Les trois collègues ne manquent pourtant pas d’ambition et désirent pouvoir un jour découvrir la France. « J’aimerais bien sûr y séjourner quelques jours pour enfin mettre des mots sur ce pays dont j’enseigne la langue », dit Astghik. À trente ans, la jeune femme aux yeux bruns qui enseigne depuis neuf ans à l’université Khachatur Abovian a lu l’ensemble des incontournables de la littérature française : « J’ai commencé l’apprentissage du français avec les Trois mousquetaires, la Peste, l’Étranger. Je parle couramment français car j’ai beaucoup étudié et je lis encore aujourd’hui de nombreux ouvrages. J’aimerais de temps en temps pratiquer sur place mon français, lors de mes voyages par exemple. J’espère un jour ».

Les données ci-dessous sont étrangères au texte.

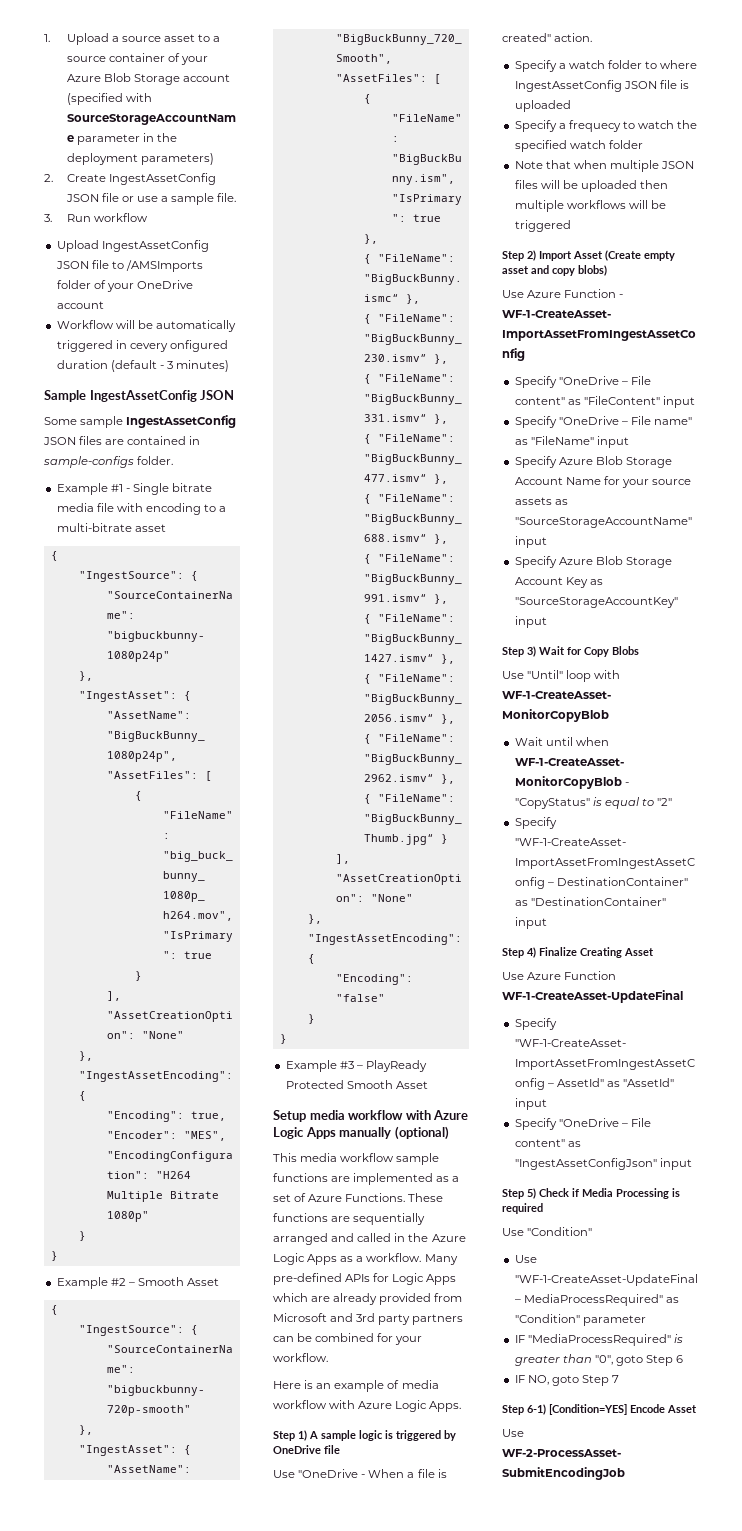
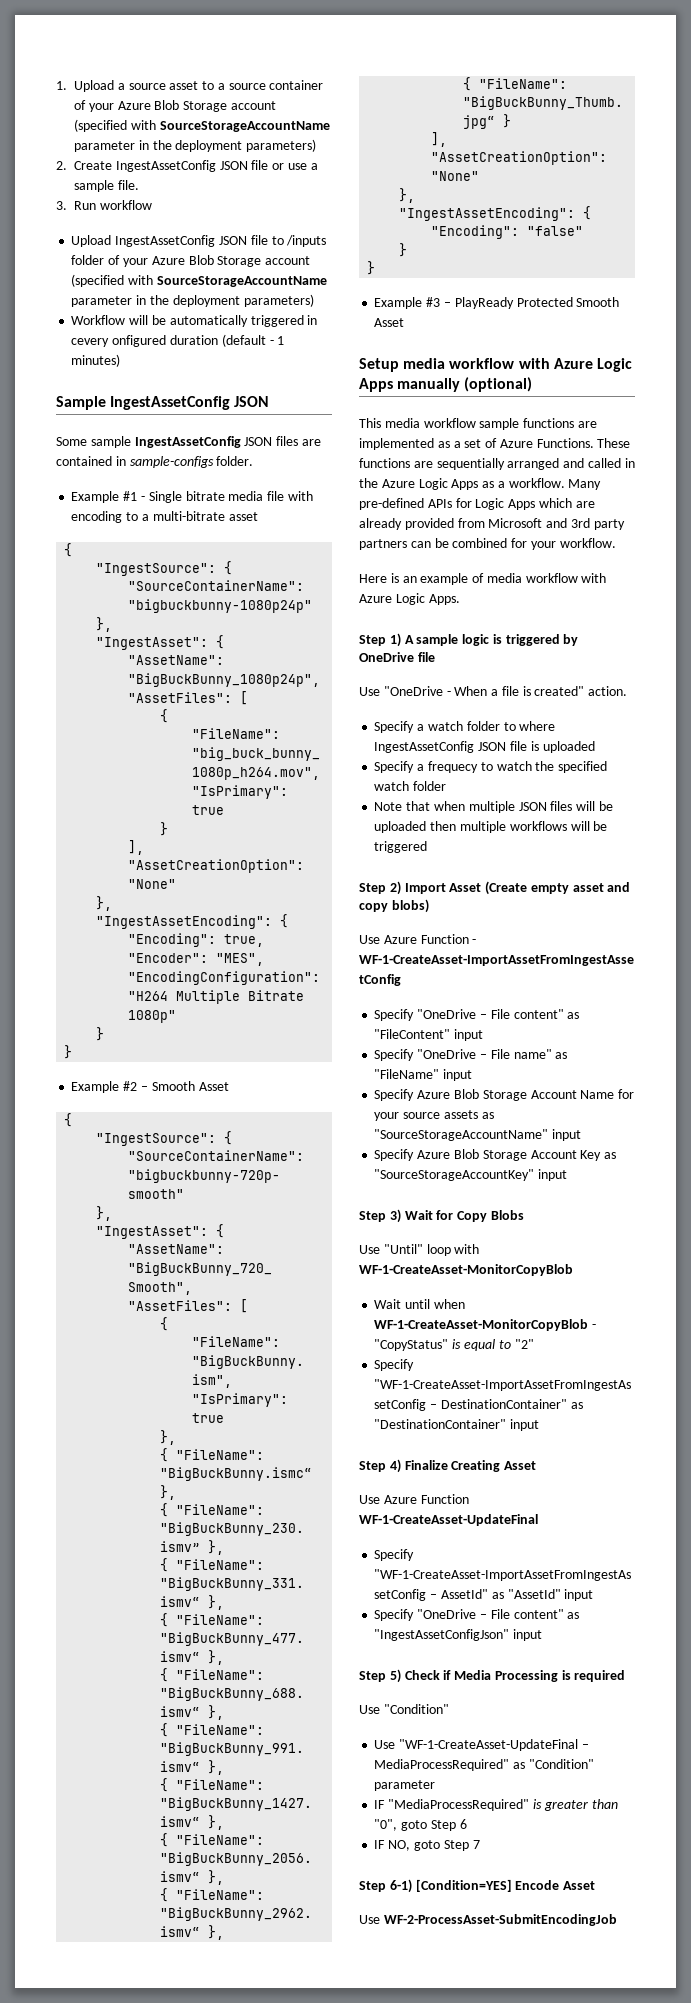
[125,260,203,272] /AMSImports -> [286,235,327,247] /inputs
[136,280,193,289] [56,301,104,309] OneDrive account -> [151,255,311,267] [71,274,327,287] [71,294,314,307] Azure Blob Storage account (specified with SourceStorageAccountName parameter in the deployment parameters)
[166,361,173,369] 3 -> [277,336,285,345] 1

Lilit, quant à elle, observe le manque de concrétisation et l’absence de projets du ministère de l’éducation arménien : « Au mois de mars, on fête la francophonie, et après ? Il faudrait promouvoir le français sur le long terme, penser à des perspectives professionnelles pour les élèves ».
Paulette Coutant, ex-professeur d’histoire/géographie et actuellement doctorante à l’EHESS, où elle effectue un travail de recherche sur la politique culturelle et linguistique de la France en Arménie depuis l’indépendance, constate également un manque de pratiques concrètes et évolutives : « Les professeurs de français ne font quasiment pas de stages de formation en France. Certains sont découragés d’apprendre le français. En revanche, on observe une progression de l’espagnol et de l’italien ces dernières années en Arménie grâce à l’aide des gouvernements ».
Pour remédier au recul de l’apprentissage du français en Arménie, Fabien Neyrat assure que l’ambassade développe de nouveaux axes prioritaires de politique linguistique. « Actuellement, nous communiquons sur une politique de mobilité étudiante. Le projet est en cours ».